** Opening Exercise data block **

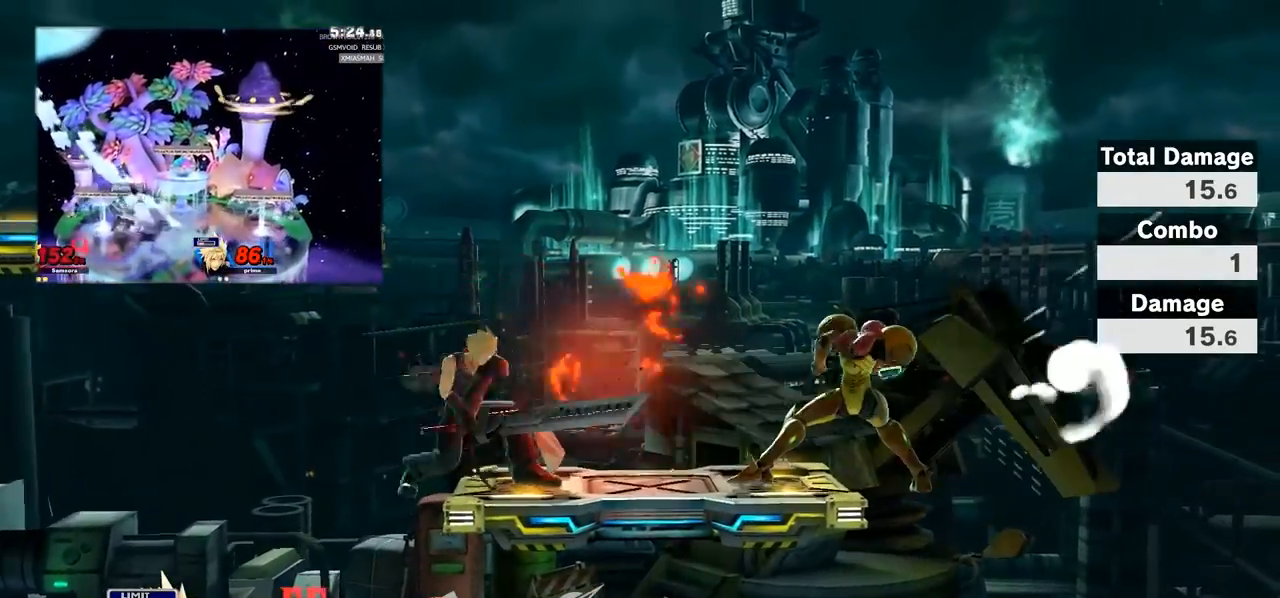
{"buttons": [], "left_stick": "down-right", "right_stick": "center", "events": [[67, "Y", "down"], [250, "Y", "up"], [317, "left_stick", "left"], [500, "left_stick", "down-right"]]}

** Closing Exercise data block **
** Opening Exercise data block **

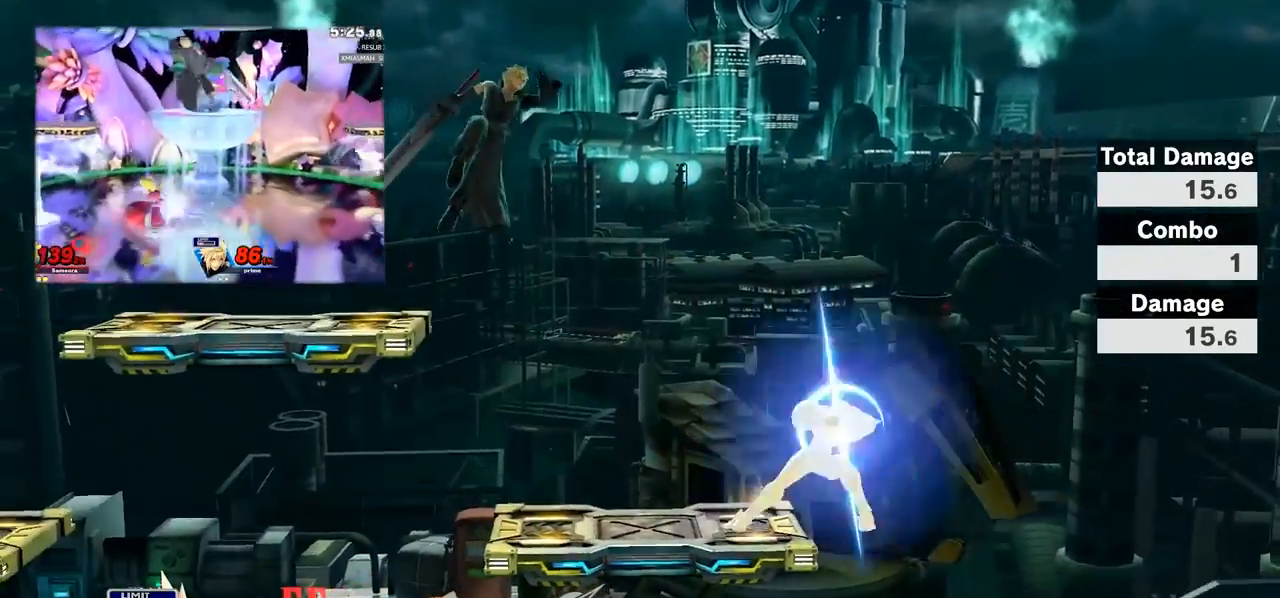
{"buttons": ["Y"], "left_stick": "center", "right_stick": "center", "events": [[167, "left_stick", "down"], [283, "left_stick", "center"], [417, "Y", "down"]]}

** Closing Exercise data block **
** Opening Exercise data block **

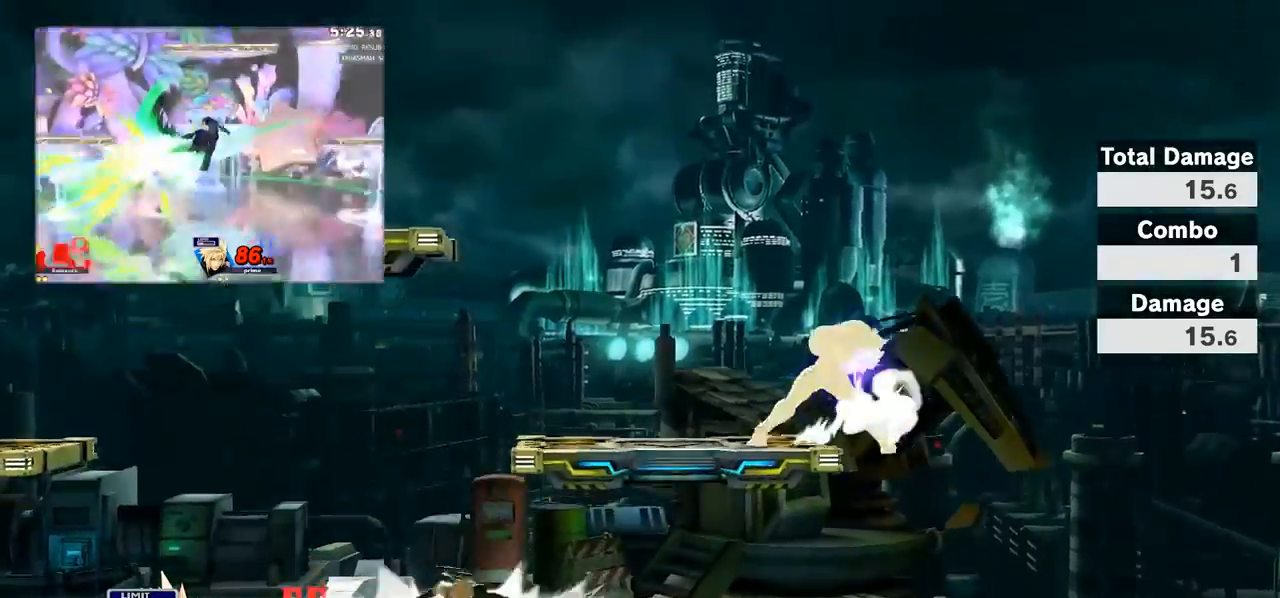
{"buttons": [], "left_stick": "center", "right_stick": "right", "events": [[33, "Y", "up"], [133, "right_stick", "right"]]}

** Closing Exercise data block **

### Problem description
Would you copy out every line in the records that includes the string "down"?

### Result of this exercise
{"buttons": [], "left_stick": "down-right", "right_stick": "center", "events": [[67, "Y", "down"], [250, "Y", "up"], [317, "left_stick", "left"], [500, "left_stick", "down-right"]]}
{"buttons": ["Y"], "left_stick": "center", "right_stick": "center", "events": [[167, "left_stick", "down"], [283, "left_stick", "center"], [417, "Y", "down"]]}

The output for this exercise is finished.